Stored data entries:
▬▬▬

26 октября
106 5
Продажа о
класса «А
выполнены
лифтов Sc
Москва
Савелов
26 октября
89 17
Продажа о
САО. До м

▬▬▬

Brief: The whole block of data above should be printed again verbatim.

Answer for the task:
26 октября
106 5
Продажа о
класса «А
выполнены
лифтов Sc
Москва
Савелов
26 октября
89 17
Продажа о
САО. До м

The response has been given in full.